No. Because if you read about environmental concepts of sustainability, it’s hard to mesh them with the reality of an American city. What I’m faced with in Oakland is a downtown that needs to be revitalized along with a poverty rate well over the national average. So I am going to try to encourage development while keeping my eyes open for things like ending pesticide use in the park, changing the diesel buses to gas wherever I can and emphasizing recycling. But harmony with nature in the strictest sense would require not only incredible technological break-throughs — like hydrogen fuel and electric cars — but also a societal shift away from consumerism.
Don’t you worry about potential conflicts built into your program — more artistic expression, more police, more charter schools, a more integrated city, a big crackdown on drugs – not to mention the dynamics brought to bear in an anti-drug campaign?
I’ve already made my decision: Oakland has to become a safer city. People are leaving this town by the thousands. They want the buck to stop here, so I’m laying out my agenda. And I do expect tension.
This is a city where the majority of the citizens are minorities: forty-three percent African-American, fourteen percent Asian, fourteen percent Latino. Do you ever feel out of step as a sixty-year-old white man?
I don’t feel out of step, but I am certainly incredibly sensitized to what it is to be in a multiracial city. There’s a diversity here that I certainly never saw in San Francisco or Los Angeles, which are far more segregated by neighborhood. The fact that I’m a white guy… I don’t know. I’m pretty comfortable with that.

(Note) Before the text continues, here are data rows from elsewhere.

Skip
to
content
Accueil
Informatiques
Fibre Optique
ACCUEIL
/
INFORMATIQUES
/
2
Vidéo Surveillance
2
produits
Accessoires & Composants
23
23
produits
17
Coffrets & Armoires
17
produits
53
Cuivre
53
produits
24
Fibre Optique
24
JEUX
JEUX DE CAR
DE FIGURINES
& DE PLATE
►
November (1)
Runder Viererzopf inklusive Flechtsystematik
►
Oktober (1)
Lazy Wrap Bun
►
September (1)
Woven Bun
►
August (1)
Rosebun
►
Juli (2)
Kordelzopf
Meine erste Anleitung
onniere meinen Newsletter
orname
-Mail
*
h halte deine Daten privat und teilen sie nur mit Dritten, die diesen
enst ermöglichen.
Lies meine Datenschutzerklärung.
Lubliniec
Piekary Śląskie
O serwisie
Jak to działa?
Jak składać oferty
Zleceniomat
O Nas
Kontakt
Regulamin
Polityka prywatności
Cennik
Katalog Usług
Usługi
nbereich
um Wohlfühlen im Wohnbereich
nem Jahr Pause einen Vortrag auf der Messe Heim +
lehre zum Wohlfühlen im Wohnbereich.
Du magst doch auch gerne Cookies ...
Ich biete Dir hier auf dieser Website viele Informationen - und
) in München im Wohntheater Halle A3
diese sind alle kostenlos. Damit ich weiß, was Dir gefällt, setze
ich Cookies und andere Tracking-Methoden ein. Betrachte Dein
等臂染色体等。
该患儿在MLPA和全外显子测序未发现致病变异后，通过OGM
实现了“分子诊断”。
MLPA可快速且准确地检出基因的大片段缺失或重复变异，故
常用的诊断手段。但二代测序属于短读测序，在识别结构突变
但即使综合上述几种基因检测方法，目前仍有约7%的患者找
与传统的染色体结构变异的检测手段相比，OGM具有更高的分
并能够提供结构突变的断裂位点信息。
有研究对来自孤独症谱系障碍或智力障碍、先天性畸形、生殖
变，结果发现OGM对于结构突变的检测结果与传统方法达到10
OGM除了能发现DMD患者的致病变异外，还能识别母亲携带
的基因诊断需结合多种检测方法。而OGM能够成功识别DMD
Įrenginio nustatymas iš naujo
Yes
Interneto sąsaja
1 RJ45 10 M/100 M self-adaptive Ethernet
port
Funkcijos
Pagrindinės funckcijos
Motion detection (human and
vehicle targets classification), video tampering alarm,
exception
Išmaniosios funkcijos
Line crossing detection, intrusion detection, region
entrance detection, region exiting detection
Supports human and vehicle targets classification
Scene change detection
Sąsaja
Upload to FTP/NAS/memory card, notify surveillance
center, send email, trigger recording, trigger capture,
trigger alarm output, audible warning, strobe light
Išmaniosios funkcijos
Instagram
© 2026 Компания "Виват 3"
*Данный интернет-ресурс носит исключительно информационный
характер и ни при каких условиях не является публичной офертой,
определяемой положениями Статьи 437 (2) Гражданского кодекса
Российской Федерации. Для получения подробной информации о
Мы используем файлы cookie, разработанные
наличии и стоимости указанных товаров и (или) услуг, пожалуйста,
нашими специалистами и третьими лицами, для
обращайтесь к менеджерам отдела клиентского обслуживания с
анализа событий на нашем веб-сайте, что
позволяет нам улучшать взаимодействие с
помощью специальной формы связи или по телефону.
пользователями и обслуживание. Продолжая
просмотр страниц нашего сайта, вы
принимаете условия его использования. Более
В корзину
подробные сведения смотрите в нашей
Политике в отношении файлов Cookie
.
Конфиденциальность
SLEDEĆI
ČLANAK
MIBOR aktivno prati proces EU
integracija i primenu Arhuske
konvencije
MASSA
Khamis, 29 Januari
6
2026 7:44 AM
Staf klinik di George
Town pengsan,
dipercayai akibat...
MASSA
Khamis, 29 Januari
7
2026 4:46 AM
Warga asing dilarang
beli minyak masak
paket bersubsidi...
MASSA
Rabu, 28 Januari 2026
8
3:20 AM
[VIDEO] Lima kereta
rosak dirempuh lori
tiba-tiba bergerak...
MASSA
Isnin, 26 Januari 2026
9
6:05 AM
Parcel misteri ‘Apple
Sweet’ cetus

As governor, you were famously known for urging citizens to lower their expectations of government. Do you have any fear of raising them too high here?
They’re raised very high. But remember what we’re looking for — we’re looking for private capital to revitalize the city. There’s no other way. So we’re raising expectations, and it’s working — people are coming over here. In the last twenty-four hours, two national retailers have indicated that they want to invest in Oakland. So raising expectations like this is a different thing.
Do you intend to stay politically active on a national level?
I’m going to work through the U.S. Conference of Mayors, and I intend to be very active in that organization, speaking for the cities.
The Web site for your office includes the city charter of Calcutta, which says, “Entire ecosystems are under threat. And the city is at the center of the storm of destruction… The city can save the world.”
I like that.
Do you think Oakland could be a model for saving the world?
Well, that’s a really high expectation. That’s the charter of Calcutta, not the charter of Oakland. But Oakland is a beacon. It’s a beacon of light.
If it does prove to be a model, how does your role on a national stage develop?
It all depends on what happens here.
Everything depends on how you handle crime and the school situation?
Yep. It’s all here. It’s very real. Very measurable. You know, you can’t fudge dead bodies. How many do we have each month? Right now, we’ve got our work cut out for us.